[A]s the Vietnam War ground inconclusively on, the institutions that shape our culture were one by one and bit by bit converting to the "faith in America the ugly." By now, indeed, in the world of the arts, in the universities, in the major media of news and entertainment, and even in some of the mainstream churches, that faith had become the regnant orthodoxy.But it would be a great mistake to suppose that the influence of these sectors of the culture was limited to their inhabitants. John Maynard Keynes once said that "practical men who believe themselves to be quite exempt from any intellectual influences, are usually the slaves of some defunct economist." Keynes was referring specifically to businessmen. But bureaucrats and administrators are subject to the same rule, though they tend to be the slaves not of economists, but of historians and sociologists and philosophers and novelists who may be very much alive even when their ideas have, or should have, become defunct.

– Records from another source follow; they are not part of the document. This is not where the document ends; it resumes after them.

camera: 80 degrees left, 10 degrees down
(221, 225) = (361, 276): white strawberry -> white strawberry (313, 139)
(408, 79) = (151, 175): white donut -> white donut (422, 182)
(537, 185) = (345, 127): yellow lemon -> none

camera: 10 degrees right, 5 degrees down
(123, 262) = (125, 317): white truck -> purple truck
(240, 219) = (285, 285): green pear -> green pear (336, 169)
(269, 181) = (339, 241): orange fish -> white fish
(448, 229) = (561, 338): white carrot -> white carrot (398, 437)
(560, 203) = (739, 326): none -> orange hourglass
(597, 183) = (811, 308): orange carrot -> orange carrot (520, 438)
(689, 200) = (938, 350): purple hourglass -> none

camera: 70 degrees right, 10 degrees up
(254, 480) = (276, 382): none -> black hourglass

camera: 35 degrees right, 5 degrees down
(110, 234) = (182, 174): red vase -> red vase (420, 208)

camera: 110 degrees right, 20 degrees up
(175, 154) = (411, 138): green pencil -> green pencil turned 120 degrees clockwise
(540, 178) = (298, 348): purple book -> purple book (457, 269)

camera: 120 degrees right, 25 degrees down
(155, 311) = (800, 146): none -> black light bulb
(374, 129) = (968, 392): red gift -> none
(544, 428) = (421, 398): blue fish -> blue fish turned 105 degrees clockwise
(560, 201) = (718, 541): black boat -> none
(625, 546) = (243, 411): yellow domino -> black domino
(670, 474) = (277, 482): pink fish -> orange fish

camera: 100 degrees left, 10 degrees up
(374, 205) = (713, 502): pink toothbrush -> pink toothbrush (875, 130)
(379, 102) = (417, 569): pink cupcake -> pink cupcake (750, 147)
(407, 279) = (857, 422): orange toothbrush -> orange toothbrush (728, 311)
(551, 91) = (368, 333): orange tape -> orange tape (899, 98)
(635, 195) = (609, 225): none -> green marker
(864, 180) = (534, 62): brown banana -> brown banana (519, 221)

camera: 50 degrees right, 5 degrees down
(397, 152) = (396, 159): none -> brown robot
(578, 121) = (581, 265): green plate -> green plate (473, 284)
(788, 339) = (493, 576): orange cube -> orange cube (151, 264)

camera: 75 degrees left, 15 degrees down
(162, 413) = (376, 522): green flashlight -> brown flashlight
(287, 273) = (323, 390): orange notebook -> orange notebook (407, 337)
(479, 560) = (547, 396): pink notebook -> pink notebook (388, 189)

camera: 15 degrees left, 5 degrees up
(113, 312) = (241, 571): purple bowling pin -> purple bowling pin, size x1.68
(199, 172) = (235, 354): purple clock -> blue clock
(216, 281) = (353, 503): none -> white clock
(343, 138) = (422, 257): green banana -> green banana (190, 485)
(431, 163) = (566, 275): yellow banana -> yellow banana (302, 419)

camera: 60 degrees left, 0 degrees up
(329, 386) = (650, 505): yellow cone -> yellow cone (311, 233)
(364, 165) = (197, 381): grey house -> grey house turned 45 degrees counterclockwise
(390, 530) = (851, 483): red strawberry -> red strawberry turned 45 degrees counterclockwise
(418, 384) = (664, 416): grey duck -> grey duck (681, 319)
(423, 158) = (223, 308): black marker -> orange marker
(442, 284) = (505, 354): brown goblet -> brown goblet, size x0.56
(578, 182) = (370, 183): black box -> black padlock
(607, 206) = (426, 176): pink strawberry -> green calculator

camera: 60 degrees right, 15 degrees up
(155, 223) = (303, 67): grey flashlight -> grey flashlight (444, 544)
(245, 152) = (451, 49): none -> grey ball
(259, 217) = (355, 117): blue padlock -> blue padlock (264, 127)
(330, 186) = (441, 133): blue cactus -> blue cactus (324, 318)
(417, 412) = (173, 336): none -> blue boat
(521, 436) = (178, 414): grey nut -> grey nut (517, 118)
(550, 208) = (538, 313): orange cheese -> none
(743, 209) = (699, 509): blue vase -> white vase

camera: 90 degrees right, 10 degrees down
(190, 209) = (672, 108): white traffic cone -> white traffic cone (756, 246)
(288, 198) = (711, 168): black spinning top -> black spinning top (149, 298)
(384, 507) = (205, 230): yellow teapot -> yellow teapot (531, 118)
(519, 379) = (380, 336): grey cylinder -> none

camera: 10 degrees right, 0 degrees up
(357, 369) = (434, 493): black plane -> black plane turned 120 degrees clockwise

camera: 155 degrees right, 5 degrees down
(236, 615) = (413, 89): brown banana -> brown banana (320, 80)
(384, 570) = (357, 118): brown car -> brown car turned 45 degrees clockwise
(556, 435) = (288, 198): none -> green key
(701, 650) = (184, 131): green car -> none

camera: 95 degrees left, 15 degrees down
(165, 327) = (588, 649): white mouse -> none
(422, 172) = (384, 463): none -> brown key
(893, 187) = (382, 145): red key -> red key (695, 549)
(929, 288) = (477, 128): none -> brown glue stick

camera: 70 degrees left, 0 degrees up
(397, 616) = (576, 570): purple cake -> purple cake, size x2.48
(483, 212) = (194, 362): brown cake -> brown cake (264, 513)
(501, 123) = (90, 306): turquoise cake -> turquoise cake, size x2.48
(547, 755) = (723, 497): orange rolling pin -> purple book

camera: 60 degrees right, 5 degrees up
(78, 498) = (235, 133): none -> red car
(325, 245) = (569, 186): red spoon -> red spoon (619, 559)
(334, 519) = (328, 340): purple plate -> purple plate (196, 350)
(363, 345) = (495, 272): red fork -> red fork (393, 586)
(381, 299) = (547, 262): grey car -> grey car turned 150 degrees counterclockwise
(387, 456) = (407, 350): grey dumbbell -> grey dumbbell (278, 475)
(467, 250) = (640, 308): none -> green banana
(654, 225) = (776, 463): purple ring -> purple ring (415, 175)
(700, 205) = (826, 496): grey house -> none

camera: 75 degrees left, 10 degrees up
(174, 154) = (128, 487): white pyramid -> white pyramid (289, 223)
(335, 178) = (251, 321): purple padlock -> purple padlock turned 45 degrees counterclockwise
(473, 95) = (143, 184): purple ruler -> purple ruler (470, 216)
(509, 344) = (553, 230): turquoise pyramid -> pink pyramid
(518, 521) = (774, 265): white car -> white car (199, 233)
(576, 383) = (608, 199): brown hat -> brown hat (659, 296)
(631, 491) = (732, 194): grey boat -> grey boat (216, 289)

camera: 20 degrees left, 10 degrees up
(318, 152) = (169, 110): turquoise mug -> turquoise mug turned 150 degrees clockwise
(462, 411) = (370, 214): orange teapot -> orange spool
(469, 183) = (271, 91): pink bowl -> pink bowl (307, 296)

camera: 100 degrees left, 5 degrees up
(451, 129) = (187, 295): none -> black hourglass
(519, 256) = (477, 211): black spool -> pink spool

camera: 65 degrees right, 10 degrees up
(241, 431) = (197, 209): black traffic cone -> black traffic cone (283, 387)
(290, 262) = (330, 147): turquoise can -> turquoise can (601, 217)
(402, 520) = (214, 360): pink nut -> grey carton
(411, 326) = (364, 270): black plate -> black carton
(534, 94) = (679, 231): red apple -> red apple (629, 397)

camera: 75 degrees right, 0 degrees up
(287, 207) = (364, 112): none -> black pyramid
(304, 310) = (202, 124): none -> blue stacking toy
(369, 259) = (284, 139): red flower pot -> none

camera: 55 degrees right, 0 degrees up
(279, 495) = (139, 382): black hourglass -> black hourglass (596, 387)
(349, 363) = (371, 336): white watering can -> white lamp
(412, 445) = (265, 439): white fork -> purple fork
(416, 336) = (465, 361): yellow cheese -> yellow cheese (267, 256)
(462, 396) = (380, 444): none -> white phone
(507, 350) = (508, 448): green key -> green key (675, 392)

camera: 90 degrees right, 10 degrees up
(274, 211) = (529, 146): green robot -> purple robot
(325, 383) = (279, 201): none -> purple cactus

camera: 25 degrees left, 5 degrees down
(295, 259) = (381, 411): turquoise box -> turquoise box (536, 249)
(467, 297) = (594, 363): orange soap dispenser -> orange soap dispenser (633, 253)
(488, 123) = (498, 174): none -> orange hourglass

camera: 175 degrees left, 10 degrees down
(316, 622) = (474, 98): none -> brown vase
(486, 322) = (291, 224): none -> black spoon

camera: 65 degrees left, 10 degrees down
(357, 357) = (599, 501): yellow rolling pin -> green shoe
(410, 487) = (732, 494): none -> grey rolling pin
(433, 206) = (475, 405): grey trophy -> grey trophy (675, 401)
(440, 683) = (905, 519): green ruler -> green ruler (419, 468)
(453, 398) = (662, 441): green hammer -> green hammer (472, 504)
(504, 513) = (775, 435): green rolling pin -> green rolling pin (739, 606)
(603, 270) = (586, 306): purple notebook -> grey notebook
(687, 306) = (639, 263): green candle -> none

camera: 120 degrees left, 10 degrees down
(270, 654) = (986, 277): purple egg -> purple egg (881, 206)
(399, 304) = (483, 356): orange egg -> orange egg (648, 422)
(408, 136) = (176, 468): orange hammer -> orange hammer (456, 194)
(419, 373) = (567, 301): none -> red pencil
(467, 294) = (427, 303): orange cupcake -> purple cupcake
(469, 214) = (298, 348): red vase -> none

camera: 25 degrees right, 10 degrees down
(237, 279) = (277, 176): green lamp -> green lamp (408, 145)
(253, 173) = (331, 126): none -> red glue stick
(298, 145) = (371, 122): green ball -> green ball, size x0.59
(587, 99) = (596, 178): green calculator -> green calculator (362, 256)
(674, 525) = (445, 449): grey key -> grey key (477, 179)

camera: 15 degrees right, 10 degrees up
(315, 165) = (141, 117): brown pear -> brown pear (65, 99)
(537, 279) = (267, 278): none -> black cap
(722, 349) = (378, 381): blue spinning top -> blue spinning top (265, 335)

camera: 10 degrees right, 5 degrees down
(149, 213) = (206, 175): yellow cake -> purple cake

Nor is it necessary for the "practical men" to have studied the works in question, or even ever to have heard of their authors. All they need do is read the New York Times, or switch on their television sets, or go to the movies--and, drip by drip, a more easily assimilable form of the original material is absorbed into their heads and into their nervous systems.
Read the whole thing here.
Of course, some of the nonsense that replaced the old, discredited perspectives wasn't worth learning anyhow. Still, reading much of the commentary in the MSM is like a trip back in time half a century or more. The "ugly" cult Podhoretz references is only part of the problem.